Hani hep denir ya Türkiye Amerika’nın jandarmasıdır, orta doğuda jandarmadır. Bütün bunlardan arınıp tek başına bağımsız bir jandarma ülke olabilirse, direk savaş ekonomisine yönelebilirse kan dökmeye meyilli, geleni kovan bir medeniyet olmaya tekrar başlarsa, Moğolları, haçlı seferlerini kovduğu gibi kovarsa daha somut adımlar atacağını düşünüyorum.
Birde ordumuzun kitap okumayı bırakması lazım, subaylarımız çok entelektüeller, hepsi kitap okuyor, bilimle ilgileniyor. Ordumuzun tekrar bir Moğol ordusu olması lazım, yani mümkünse kitap okumamış, okuma yazması olmayan, savaş sanatını hatırlamış bir ordu olması lazım tekrar ki hayatta kalabilelim, türümüz ayakta kalabilsin.
Hükümet bağırıp çağırıyor, ültimatom veriyor, sesini yükseltiyor İsrail’e karşı ama bunlar yetersiz. Sonunu düşünmeden, çok somut bir şekilde savaş açılması gerekir.
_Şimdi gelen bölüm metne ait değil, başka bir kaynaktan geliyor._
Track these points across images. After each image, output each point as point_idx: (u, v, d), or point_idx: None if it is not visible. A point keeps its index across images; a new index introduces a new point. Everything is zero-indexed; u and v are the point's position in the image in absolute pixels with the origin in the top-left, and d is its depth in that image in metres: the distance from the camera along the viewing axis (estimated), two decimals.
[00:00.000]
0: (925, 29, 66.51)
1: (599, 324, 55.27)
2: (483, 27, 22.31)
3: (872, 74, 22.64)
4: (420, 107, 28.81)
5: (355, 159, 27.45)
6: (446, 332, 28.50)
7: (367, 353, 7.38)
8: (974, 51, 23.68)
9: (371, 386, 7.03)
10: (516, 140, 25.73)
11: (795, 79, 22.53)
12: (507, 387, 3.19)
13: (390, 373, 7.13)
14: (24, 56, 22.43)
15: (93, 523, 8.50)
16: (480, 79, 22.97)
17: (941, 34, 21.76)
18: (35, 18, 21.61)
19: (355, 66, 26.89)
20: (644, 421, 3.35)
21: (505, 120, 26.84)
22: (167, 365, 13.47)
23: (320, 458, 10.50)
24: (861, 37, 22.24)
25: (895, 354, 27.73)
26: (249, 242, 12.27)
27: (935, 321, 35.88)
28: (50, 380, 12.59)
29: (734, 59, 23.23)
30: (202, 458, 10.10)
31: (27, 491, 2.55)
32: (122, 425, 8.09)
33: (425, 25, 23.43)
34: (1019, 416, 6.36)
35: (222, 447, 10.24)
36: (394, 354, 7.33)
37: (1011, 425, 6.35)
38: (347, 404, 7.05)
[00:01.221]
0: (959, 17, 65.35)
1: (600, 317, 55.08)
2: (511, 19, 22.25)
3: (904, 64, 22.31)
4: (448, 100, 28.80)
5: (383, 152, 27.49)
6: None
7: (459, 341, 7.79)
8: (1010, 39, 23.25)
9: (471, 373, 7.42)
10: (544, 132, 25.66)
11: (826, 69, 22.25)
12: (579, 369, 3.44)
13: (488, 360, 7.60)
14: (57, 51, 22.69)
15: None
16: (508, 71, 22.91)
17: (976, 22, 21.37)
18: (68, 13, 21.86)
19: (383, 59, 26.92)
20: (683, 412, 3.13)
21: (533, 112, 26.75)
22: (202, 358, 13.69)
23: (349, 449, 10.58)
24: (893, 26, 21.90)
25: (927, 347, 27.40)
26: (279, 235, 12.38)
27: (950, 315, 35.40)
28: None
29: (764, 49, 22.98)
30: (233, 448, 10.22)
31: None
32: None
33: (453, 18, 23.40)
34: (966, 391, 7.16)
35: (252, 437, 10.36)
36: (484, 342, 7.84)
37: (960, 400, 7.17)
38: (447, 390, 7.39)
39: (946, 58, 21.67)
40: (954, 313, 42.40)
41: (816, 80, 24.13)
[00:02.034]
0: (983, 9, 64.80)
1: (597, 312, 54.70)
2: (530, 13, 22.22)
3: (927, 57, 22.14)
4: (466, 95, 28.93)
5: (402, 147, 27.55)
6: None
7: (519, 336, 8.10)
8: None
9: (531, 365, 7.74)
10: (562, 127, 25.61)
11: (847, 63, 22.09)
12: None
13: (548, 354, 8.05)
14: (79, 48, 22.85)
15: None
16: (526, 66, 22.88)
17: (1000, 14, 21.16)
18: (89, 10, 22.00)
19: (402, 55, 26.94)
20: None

Türkler hangi işe sonunu düşünerek giriştiler ki, bir girsinler bakalım sonu ne olacak. En fazla yeniliriz ve ölmüş oluruz, zaten bu toplum ölmüş! En fazla yenilirsek esir düşeriz, zaten bu toplum kapitalizme esir! Gözle görülür bir şekilde, eli bağlı esir oluruz. Ama kazanırsak, güzel yarınlar bizi bekliyor olacak, farklı şeyler olacak. Ben bu anlamda savaş istiyorum ki bahane hazır. Bahane aramaya gerek yok, zulüm var. Gözü kara bir şekilde birilerinin paldır küldür savaşması lazım.